___ Provided records ___

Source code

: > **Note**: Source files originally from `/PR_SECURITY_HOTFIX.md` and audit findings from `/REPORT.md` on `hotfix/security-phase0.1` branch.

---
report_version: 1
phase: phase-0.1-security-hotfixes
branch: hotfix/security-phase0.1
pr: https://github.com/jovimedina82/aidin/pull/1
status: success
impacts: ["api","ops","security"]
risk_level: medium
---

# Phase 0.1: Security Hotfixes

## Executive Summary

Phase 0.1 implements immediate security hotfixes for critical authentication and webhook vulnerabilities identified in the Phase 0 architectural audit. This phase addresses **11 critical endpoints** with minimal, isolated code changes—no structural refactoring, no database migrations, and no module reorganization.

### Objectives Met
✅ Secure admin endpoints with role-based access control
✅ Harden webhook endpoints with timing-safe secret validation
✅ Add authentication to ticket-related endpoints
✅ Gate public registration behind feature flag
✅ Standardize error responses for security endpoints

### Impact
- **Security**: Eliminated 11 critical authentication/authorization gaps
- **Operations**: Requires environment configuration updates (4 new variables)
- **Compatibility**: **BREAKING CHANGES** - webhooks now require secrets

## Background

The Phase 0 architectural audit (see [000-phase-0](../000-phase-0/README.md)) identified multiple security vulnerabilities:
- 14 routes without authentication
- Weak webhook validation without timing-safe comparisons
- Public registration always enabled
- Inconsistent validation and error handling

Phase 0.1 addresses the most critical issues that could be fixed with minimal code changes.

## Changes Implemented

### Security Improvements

___

Reply with an exact transcription of the material above.

Source code

: > **Note**: Source files originally from `/PR_SECURITY_HOTFIX.md` and audit findings from `/REPORT.md` on `hotfix/security-phase0.1` branch.

---
report_version: 1
phase: phase-0.1-security-hotfixes
branch: hotfix/security-phase0.1
pr: https://github.com/jovimedina82/aidin/pull/1
status: success
impacts: ["api","ops","security"]
risk_level: medium
---

# Phase 0.1: Security Hotfixes

## Executive Summary

Phase 0.1 implements immediate security hotfixes for critical authentication and webhook vulnerabilities identified in the Phase 0 architectural audit. This phase addresses **11 critical endpoints** with minimal, isolated code changes—no structural refactoring, no database migrations, and no module reorganization.

### Objectives Met
✅ Secure admin endpoints with role-based access control
✅ Harden webhook endpoints with timing-safe secret validation
✅ Add authentication to ticket-related endpoints
✅ Gate public registration behind feature flag
✅ Standardize error responses for security endpoints

### Impact
- **Security**: Eliminated 11 critical authentication/authorization gaps
- **Operations**: Requires environment configuration updates (4 new variables)
- **Compatibility**: **BREAKING CHANGES** - webhooks now require secrets

## Background

The Phase 0 architectural audit (see [000-phase-0](../000-phase-0/README.md)) identified multiple security vulnerabilities:
- 14 routes without authentication
- Weak webhook validation without timing-safe comparisons
- Public registration always enabled
- Inconsistent validation and error handling

Phase 0.1 addresses the most critical issues that could be fixed with minimal code changes.

## Changes Implemented

### Security Improvements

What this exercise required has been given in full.